China's State Grid Corp, the country's largest electricity utility, has earmarked 6.8 billion yuan ($994.7 million) in 2026 to procure 8,500 robots for its grid operations, according to internal documents reported by Humanoid Daily.
It is one of the largest single industrial deployments of robotics announced anywhere this cycle and the clearest sign yet that China's humanoid sector is moving from demos to paying customers.
The Details
Procurement breaks into a mixed-fleet model:
Quadruped "robot dogs": 5,000 units, 1.5 billion yuan budget, deployed for autonomous inspections of substations and mountainous terrain.
Humanoid robots: 500 units, 2.5 billion yuan budget, focused on high-risk live-line work.
Other categories make up the remaining 3,000 units.
Named core suppliers: Unitree, AgiBot, and UBTech, three of the most prominent Chinese humanoid platforms. The 5 million yuan ($690,000) average price per humanoid is far above any of the consumer-facing units these companies have shown publicly, reflecting the heavy specialization required for live-line and substation work.
Why this is the first 10-billion-yuan vertical
State Grid's 2026 Embodied Intelligence Development Plan explicitly targets an 80% penetration rate for autonomous intelligent agents in high-risk grid scenarios by 2027.

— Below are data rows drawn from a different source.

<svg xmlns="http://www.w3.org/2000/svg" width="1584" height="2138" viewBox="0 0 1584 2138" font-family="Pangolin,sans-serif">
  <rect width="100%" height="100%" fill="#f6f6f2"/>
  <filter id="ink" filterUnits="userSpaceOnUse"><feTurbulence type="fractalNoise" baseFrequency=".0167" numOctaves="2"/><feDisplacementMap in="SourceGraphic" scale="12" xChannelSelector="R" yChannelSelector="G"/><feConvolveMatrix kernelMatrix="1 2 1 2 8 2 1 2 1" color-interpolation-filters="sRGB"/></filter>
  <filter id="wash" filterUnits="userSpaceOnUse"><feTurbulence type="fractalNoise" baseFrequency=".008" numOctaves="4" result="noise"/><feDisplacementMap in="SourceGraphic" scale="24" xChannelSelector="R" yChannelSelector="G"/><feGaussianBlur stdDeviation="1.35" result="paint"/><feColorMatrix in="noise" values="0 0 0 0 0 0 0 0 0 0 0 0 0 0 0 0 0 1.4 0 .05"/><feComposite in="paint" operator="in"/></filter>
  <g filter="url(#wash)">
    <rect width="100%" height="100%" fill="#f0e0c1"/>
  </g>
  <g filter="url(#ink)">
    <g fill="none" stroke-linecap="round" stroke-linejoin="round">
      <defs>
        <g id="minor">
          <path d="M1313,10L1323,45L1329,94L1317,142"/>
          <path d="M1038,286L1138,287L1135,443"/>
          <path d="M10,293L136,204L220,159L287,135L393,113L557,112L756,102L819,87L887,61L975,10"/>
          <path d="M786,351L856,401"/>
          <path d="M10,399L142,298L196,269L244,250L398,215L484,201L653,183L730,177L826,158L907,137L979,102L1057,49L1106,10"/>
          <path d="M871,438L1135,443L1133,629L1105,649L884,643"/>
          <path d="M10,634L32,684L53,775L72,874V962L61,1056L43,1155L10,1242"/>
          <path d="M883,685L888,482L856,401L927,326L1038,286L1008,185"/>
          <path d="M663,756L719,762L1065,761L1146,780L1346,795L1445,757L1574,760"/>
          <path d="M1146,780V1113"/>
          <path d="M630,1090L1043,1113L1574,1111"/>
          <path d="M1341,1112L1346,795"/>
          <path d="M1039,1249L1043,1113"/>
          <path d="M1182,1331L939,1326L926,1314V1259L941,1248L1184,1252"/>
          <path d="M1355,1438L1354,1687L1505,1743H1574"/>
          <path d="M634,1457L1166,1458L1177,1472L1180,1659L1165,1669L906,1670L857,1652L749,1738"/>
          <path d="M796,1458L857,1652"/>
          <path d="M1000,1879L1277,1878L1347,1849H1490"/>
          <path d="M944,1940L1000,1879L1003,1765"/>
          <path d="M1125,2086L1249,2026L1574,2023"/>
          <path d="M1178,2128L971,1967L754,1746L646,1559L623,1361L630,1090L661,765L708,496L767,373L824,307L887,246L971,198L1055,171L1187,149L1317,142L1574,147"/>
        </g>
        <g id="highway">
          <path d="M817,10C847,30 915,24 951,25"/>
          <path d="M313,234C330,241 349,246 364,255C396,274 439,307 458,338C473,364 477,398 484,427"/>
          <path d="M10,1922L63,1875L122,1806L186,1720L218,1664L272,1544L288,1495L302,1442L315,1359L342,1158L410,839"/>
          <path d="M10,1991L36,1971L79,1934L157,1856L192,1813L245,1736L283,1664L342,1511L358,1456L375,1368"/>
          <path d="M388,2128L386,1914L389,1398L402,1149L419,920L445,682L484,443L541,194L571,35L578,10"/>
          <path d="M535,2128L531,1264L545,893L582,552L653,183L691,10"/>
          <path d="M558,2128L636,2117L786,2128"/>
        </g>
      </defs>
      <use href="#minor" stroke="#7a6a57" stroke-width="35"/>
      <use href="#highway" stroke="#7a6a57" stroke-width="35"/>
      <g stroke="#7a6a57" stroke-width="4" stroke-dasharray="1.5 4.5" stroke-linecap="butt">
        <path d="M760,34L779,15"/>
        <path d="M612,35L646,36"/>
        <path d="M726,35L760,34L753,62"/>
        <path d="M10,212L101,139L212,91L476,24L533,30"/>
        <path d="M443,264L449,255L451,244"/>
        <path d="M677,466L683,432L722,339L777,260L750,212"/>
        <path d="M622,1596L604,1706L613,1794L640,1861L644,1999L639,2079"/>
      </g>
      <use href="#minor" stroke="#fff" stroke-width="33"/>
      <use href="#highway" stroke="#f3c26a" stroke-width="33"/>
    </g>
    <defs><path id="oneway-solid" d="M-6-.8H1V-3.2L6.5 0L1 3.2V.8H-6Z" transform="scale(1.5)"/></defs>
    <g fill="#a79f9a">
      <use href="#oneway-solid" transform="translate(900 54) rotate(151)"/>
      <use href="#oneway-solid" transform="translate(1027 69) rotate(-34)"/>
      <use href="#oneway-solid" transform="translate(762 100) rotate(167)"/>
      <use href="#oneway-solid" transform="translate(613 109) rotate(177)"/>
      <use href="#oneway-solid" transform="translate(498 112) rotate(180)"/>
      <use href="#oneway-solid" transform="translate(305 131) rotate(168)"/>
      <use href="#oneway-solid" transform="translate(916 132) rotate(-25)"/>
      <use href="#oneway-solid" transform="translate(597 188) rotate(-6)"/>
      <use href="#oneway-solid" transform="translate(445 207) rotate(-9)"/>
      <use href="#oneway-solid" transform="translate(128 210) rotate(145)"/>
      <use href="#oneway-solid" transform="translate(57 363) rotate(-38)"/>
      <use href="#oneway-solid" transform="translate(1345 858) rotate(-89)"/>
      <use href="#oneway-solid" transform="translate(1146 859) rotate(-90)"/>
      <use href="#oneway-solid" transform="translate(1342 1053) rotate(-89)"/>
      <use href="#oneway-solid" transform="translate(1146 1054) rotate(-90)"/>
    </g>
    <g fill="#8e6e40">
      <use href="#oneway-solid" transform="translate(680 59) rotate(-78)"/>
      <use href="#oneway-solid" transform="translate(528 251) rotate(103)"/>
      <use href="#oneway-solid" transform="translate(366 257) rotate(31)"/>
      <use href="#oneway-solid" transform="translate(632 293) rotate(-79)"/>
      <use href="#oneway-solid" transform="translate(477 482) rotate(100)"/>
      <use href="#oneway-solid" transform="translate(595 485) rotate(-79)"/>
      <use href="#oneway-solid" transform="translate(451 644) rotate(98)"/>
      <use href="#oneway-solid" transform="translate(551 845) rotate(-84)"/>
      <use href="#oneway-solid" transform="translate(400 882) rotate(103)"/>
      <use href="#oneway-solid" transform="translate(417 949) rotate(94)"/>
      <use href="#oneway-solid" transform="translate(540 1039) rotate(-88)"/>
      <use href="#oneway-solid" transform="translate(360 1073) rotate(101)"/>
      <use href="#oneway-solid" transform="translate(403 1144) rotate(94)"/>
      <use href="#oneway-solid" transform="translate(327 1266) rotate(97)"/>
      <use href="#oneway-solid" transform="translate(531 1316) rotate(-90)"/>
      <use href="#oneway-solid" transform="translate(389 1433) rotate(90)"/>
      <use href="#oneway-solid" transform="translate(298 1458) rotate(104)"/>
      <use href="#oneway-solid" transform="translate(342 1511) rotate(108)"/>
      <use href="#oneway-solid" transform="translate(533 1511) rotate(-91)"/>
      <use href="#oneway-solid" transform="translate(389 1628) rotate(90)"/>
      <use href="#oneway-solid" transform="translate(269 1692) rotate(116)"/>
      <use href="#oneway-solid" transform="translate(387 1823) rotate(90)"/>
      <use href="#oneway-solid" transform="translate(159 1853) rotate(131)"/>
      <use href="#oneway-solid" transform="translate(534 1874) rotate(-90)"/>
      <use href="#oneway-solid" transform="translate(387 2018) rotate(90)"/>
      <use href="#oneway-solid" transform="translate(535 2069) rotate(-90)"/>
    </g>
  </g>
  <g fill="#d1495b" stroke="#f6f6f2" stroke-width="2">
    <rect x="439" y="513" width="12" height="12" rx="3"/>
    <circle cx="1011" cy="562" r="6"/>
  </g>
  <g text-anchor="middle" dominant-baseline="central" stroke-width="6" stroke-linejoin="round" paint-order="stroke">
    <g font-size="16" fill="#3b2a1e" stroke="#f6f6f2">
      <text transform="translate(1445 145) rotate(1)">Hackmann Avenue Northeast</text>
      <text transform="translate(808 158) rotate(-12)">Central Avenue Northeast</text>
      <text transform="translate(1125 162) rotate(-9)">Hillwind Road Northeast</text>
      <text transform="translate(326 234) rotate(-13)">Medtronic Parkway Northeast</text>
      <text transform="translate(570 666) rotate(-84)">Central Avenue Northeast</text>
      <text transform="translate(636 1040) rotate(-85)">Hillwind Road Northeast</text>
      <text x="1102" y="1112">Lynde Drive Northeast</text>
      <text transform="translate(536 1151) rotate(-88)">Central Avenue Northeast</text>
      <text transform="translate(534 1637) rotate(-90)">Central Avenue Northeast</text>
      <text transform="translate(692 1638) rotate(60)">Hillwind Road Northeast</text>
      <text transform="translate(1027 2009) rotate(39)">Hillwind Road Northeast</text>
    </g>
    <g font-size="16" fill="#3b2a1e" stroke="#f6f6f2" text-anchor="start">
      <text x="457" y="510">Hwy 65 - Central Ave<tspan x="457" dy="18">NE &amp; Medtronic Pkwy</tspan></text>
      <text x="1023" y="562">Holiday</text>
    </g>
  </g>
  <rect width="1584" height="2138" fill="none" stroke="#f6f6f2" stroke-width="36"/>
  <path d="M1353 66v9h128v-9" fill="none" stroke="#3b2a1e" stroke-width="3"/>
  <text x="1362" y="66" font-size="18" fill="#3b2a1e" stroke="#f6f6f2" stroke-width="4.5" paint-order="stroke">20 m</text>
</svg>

The deployment will trigger follow-on orders from Southern Power Grid and other regional utilities, lifting the broader Chinese energy sector to over 10 billion yuan in robotics spending in 2026, the first ten-billion-yuan vertical market for physical AI, according to industry analysts cited by Humanoid Daily.
The contrast with Western peers
US humanoid news this month has been dominated by financing rounds and management hires (Apptronik built a "dream team" of executives, Meta acquired Assured Robot Intelligence). China's news is dominated by purchase orders.
Pudu Robotics, EngineAI, and Galaxea between them raised over $640 million in private capital in April. Now State Grid puts almost a billion dollars on top of that pile, but as revenue, not as venture funding. That is a different signal for the supply chain.